“La terra tremano”
fa tappa a Ussita
FESTIVAL - Appuntamento domani con lo spettacolo di Giorgio Felicetti alle 18 nel parco giochi del borgo colpito dal sisma del 2016. Una data attesa a fortemente voluta dalle associazioni locali. Nel pomeriggio anche attività per i bambini

Giorgio Felicetti durante lo spettacolo a Monte Cavallo
Lo spettacolo di Giorgio Felicetti “La terra tremano” arriva domani a Ussita con il suo carico di sentimenti e commozione. Appuntamento alle 18 al parco giochi di uno dei centri più belli dei Sibillini e anche uno dei più devastati dal sisma, epicentro della seconda tremenda scossa del 26 ottobre 2016. Sin dal pomeriggio, meteo permettendo, al parco giochi ci saranno attività per bambini. Il previsto concerto del duo Vignola & Di Donna è invece rinviato per problemi di uno dei musicisti. L’ingresso è libero. Proseguiranno inoltre le riprese del docufilm “La terra tremano”, per la Noura Cinema. In caso di pioggia lo spettacolo si terrà all’interno del ristorante La Mezza Luna.
Questa data ai piedi del Monte Bove, è stata messa al centro del progetto festival-spettacolo, perché Ussita è dove moltissimi marchigiani, per la prima volta, hanno conosciuto la montagna: la prima passeggiata nei prati di primavera, i piedi nell’acqua ghiacciata del fiume in estate, le escursioni da scout nei boschi d’autunno, la prima neve d’inverno, i primi pattini da ghiaccio a Natale. Tutto questo è Ussita per il territorio. Ussita è anche dove e molti romani, di seconda o terza generazione, tornavano in vacanza d’estate. Come il musicista Daniele Silvestri, che dei suoi ricordi d’infanzia a Ussita, dopo il sisma, ha scritto una pagina bellissima, definendola “la piccola Svizzera”, come sempre gli ripetevano in famiglia.

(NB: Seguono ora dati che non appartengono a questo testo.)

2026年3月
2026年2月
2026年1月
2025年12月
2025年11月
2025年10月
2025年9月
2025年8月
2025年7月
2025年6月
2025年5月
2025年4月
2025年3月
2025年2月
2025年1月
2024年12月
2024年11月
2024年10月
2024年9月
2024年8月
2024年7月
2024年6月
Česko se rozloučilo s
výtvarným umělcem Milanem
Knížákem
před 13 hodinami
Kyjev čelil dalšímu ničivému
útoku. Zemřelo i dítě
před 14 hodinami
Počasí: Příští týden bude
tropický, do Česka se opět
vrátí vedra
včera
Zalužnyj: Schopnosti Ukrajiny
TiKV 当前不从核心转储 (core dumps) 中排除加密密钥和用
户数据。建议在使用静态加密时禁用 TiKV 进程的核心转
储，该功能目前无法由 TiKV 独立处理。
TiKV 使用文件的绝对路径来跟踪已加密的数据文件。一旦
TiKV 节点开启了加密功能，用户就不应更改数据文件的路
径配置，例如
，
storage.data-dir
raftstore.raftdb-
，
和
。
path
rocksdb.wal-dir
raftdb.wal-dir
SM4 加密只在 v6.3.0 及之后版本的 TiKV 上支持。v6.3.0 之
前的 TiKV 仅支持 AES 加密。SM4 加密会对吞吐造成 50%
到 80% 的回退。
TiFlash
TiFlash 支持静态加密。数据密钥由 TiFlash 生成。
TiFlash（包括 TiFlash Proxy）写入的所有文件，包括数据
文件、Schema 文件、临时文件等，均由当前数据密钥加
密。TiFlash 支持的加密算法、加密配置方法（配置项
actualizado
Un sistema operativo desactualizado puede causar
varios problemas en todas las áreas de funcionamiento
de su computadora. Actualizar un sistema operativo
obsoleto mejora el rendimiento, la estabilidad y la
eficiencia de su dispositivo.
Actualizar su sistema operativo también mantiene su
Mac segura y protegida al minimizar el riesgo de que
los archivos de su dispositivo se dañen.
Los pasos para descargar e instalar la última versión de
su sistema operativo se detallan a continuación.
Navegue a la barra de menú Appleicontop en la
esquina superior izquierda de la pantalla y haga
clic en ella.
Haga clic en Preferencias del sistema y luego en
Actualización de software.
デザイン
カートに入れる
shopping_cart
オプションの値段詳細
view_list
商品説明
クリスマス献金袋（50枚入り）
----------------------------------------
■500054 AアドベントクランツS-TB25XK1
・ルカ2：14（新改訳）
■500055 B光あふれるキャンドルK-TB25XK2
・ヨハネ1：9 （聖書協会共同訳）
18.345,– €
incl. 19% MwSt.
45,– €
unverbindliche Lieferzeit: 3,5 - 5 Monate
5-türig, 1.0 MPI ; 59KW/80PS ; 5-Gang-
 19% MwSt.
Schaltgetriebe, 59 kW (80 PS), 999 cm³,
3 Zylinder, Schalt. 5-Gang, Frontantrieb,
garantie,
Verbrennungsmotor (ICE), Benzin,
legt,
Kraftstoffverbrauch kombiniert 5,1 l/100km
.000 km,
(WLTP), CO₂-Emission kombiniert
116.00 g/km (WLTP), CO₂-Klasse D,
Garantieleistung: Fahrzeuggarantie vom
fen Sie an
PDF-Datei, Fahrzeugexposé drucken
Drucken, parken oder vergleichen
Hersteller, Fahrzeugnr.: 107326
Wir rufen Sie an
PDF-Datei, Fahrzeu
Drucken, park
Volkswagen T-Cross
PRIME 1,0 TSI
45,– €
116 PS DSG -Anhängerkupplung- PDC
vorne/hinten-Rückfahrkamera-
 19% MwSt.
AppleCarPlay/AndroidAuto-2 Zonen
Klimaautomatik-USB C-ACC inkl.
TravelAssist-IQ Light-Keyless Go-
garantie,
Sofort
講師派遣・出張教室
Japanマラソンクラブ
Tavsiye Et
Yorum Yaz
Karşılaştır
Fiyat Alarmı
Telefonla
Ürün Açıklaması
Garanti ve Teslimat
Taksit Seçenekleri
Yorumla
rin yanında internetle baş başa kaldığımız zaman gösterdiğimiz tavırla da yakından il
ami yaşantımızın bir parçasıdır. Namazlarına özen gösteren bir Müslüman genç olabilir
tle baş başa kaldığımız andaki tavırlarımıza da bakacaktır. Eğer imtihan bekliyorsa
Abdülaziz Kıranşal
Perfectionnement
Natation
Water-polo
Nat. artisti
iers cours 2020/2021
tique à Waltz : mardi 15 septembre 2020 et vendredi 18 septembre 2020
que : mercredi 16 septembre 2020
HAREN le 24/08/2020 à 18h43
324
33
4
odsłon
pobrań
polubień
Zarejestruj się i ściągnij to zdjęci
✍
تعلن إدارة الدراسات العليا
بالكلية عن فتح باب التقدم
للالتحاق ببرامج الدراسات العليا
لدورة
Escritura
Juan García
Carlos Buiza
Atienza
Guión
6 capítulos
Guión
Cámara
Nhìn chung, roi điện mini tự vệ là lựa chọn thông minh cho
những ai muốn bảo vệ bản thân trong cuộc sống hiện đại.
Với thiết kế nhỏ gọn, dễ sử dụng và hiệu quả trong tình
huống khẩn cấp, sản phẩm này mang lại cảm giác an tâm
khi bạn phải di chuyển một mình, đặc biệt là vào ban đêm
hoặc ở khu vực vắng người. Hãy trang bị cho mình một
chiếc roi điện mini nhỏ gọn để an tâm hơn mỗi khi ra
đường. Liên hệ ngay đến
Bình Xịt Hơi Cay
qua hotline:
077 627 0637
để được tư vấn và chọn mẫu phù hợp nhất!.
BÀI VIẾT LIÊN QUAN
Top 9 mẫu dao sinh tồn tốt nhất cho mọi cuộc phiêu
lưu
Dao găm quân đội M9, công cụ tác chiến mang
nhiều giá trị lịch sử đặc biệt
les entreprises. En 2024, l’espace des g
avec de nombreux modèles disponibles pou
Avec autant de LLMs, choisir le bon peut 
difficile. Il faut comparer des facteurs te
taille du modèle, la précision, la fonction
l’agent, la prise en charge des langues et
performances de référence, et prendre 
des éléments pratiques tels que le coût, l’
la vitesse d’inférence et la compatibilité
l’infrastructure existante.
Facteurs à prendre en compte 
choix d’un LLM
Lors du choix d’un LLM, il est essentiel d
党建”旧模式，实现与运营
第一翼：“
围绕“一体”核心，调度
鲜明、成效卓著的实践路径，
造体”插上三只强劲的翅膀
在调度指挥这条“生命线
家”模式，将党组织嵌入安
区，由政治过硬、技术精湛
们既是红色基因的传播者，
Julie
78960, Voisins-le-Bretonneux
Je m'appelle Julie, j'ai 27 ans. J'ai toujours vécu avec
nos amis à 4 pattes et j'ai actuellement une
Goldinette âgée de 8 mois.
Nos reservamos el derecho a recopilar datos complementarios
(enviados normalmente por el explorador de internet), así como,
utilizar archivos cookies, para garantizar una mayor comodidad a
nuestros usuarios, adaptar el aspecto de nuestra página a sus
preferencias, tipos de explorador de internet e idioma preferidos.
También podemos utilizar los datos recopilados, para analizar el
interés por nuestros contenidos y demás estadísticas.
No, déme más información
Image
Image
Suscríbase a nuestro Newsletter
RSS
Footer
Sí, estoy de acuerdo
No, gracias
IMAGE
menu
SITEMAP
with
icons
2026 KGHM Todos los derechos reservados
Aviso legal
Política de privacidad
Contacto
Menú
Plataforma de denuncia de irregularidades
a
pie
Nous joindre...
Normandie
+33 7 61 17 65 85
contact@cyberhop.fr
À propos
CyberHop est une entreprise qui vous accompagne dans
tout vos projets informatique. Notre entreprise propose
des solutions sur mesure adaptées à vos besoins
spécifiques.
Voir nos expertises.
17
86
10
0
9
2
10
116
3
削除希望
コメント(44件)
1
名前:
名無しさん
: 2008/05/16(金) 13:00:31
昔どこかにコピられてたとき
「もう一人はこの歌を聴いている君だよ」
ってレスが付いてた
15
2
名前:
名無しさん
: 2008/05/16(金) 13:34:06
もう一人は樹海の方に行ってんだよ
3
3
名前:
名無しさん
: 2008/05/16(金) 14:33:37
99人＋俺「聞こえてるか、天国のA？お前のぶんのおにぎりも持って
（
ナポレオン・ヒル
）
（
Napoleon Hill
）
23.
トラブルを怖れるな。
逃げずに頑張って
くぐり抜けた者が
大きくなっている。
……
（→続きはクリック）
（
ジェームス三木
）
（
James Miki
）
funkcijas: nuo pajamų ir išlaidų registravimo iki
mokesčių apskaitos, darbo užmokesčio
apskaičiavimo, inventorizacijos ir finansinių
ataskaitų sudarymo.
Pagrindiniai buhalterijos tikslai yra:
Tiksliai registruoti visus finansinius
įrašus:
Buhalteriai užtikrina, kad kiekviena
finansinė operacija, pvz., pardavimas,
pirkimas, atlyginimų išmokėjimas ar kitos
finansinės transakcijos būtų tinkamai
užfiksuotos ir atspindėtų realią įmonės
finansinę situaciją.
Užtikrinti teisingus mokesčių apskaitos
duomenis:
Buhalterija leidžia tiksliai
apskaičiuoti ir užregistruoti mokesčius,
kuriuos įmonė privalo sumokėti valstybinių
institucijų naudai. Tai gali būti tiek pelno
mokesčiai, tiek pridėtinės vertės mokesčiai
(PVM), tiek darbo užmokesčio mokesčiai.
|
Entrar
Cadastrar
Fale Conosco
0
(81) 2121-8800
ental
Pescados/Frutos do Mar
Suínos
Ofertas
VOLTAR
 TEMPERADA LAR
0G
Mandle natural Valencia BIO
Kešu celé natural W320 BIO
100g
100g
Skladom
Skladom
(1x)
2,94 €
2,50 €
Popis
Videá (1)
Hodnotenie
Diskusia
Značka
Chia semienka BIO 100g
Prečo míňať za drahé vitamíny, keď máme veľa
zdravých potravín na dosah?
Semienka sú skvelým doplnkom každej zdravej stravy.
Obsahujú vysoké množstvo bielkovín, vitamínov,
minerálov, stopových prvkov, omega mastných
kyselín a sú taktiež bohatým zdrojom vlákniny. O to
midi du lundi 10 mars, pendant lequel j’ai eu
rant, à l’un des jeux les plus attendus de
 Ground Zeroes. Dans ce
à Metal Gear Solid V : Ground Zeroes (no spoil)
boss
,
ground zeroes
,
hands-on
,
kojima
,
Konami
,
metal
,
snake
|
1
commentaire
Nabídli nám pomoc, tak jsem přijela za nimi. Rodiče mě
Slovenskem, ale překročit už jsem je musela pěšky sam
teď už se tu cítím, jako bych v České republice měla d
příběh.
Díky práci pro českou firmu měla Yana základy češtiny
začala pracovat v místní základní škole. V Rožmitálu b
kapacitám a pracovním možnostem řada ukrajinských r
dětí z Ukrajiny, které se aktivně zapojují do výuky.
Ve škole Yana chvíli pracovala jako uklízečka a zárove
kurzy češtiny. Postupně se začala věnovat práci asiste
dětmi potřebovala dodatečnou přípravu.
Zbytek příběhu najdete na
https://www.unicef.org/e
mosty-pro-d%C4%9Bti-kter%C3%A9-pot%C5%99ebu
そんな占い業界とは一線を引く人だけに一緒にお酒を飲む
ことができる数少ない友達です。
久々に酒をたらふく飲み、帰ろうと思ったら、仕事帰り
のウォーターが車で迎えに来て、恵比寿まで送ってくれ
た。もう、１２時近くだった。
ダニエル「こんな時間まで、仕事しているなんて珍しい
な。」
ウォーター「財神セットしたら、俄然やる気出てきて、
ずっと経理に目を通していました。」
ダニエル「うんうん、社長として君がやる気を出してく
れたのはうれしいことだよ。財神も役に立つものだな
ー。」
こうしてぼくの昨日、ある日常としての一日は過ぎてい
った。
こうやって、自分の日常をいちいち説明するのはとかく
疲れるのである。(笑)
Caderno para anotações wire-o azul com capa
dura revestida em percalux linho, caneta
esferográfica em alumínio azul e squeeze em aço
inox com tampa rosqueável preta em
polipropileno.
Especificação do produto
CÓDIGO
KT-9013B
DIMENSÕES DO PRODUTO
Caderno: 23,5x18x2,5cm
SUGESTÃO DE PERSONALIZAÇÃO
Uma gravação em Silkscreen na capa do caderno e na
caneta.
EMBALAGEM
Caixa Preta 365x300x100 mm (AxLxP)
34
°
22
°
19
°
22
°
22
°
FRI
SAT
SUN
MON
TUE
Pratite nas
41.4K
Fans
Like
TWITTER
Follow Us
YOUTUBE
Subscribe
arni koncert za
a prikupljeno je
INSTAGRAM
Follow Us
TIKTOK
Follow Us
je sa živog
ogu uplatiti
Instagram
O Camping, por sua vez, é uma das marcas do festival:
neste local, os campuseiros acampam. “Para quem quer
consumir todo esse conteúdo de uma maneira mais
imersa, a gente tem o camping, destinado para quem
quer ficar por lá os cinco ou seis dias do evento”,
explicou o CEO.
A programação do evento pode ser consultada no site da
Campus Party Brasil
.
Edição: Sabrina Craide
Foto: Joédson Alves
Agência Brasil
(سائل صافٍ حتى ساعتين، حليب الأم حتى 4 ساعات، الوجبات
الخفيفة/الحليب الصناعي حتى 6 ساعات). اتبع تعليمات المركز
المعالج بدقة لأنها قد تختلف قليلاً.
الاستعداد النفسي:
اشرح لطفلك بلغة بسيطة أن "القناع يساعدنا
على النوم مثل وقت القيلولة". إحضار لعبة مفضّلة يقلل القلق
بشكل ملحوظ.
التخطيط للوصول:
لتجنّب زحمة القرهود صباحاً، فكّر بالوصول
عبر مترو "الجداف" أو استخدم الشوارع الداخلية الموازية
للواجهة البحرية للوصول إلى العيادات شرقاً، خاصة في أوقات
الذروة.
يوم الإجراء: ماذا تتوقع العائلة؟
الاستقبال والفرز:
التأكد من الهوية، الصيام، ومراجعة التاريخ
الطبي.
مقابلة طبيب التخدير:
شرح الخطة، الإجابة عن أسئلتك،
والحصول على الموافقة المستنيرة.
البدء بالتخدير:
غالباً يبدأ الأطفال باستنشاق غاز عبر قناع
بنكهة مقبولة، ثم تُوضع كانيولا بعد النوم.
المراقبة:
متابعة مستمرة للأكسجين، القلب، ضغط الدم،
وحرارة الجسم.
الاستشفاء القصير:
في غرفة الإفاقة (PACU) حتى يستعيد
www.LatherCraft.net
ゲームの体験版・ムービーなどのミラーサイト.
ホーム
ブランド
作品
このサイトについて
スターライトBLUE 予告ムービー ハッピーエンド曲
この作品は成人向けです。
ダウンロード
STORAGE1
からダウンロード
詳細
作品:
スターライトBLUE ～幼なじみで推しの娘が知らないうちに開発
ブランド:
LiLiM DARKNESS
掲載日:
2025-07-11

Anche questa di Ussita si annuncia una tappa molto attesa del festival, perché voluta fortemente dalla Pro Loco e dalle associazioni di Ussita, dove, dopo il sisma si è verificata una diffusa attività di associazionismo culturale. Un festival che cresce di tappa in tappa, con un passaparola sulle fortissime emozioni create ovunque dallo spettacolo, su fenomeno della catarsi, e sui commenti degli spettatori che ovunque ringraziano l’autore, per essere riuscito a descrivere con semplicità e potenza narrativa la tragedia del terremoto. L’ultima serata appena trascorsa a Monte Cavallo ha visto come palco l’interno di un container adibito a chiesa. Felicetti, che ha recitato il suo racconto con i suoi personaggi in mezzo agli spettatori, ha creato un silenzio assoluto che dava però voce a tutte quelle persone che hanno vissuto sulla propria carne il terremoto. Anche a Monte Cavallo la commozione ha pervaso i presenti, compreso il sindaco del paese, Pietro Cecoli, che ha voluto abbracciare con forza l’attore, nel lunghissimo applauso finale. Dopo Ussita il festival prosegue il 7 settembre a Camporotondo e il 15 settembre a Pieve Torina.